Compute

Azure Databricks compute refers to the selection of computing resources you can provision in your Azure Databricks workspace. Azure Databricks compute includes all-purpose and job compute (also called clusters), instance pools, serverless SQL warehouses, and classic SQL warehouses.

You need compute to run data engineering, data science, and data analytics workloads, such as production ETL pipelines, streaming analytics, ad-hoc analytics, and machine learning. You can create and manage your workspace’s compute resources using the Compute section of the workspace:

All-purpose compute page in Databricks workspace

These are the types of compute available in Azure Databricks:

  • All-Purpose compute: Used to analyze data collaboratively using an interactive notebook. You can create, terminate, and restart this compute using the UI, CLI, or REST API.
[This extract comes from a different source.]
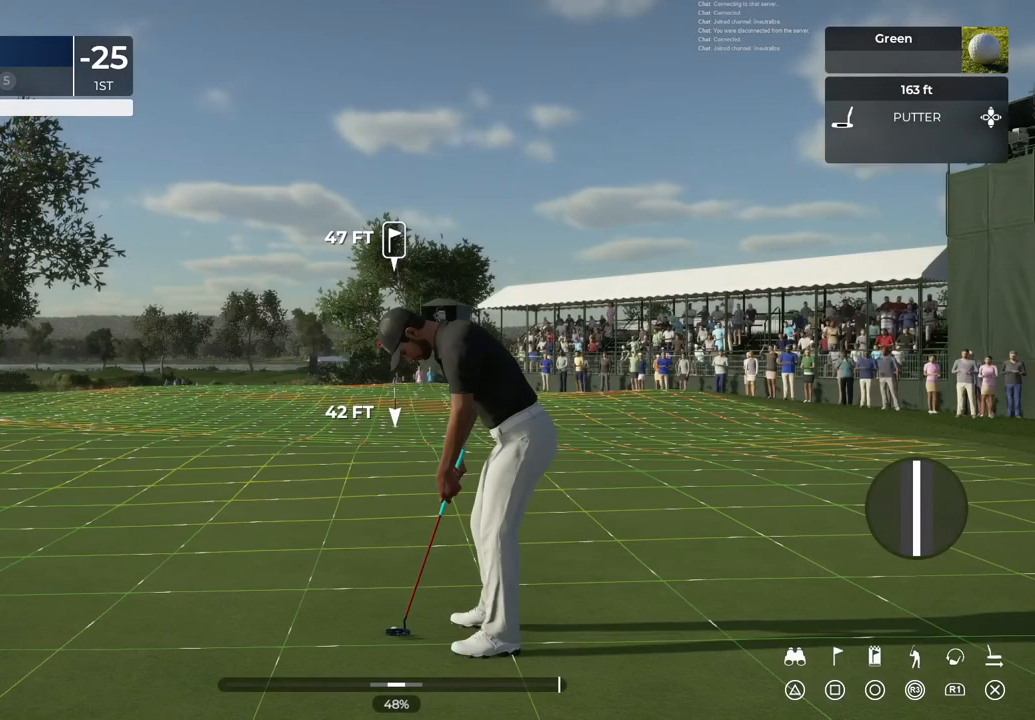
{"buttons": [], "left_stick": "center", "right_stick": "center", "events": []}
  • Job compute: Used to run fast and robust automated jobs. The Azure Databricks job scheduler creates a job compute when you run a job on a new compute. The compute terminates when the job is complete. You cannot restart a job compute. See Use Azure Databricks compute with your jobs.
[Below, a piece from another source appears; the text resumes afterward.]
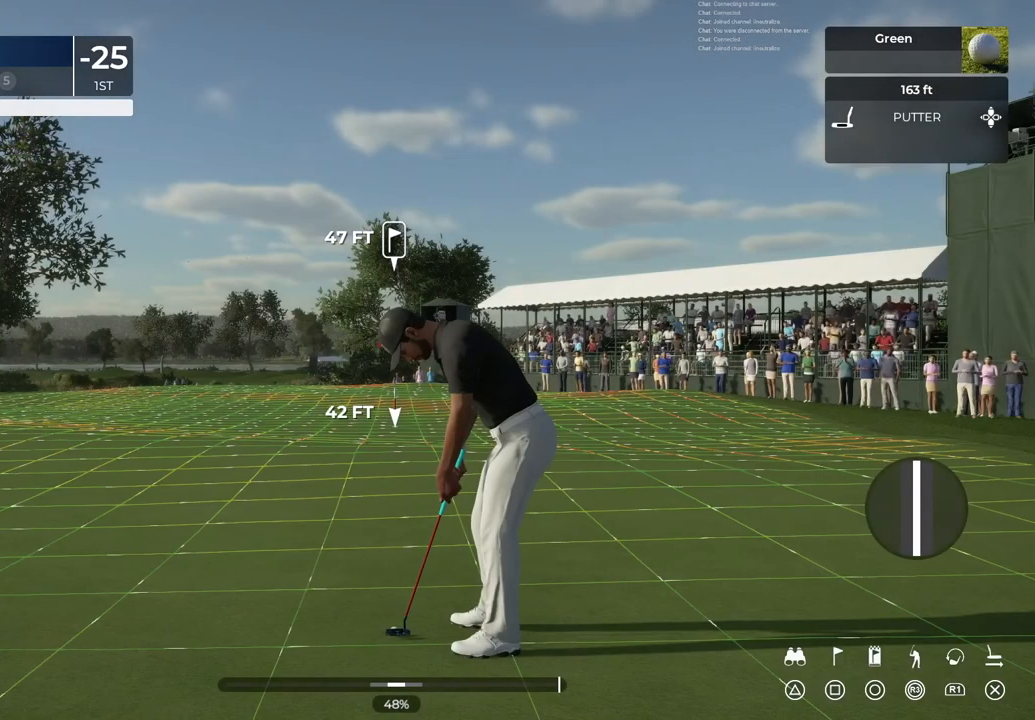
{"buttons": [], "left_stick": "center", "right_stick": "center", "events": []}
  • Instance pools: Compute with idle, ready-to-use instances, used to reduce start and autoscaling times. You can create this compute using the UI, CLI, or REST API.

  • Serverless SQL warehouses: On-demand elastic compute used to run SQL commands on data objects in the SQL editor or interactive notebooks. You can create SQL warehouses using the UI, CLI, or REST API.
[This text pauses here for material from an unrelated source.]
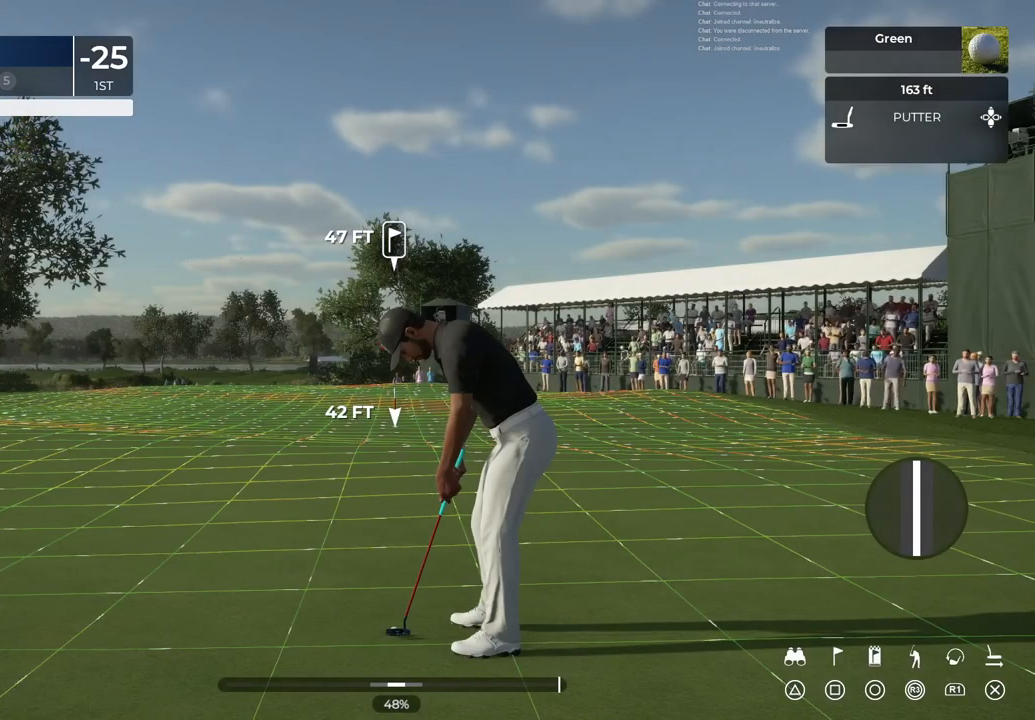
{"buttons": [], "left_stick": "center", "right_stick": "center", "events": []}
  • Classic SQL warehouses: Provisioned compute used to run SQL commands on data objects in the SQL editor or interactive notebooks. You can create SQL warehouses using the UI, CLI, or REST API.

The articles in this section describe how to work with compute resources using the Azure Databricks UI. For other methods, see Use the command line and the Databricks REST API reference.

Databricks Runtime

Databricks Runtime is the set of core components that run on your compute. Each Databricks Runtime version includes updates that improve the usability, performance, and security of big data analytics. The Databricks Runtime on your compute adds many features, including:

  • Delta Lake, a next-generation storage layer built on top of Apache Spark that provides ACID transactions, optimized layouts and indexes, and execution engine improvements for building data pipelines. See What is Delta Lake?.
  • Installed Java, Scala, Python, and R libraries.
  • Ubuntu and its accompanying system libraries.
  • GPU libraries for GPU-enabled clusters.
  • Azure Databricks services that integrate with other components of the platform, such as notebooks, jobs, and cluster management.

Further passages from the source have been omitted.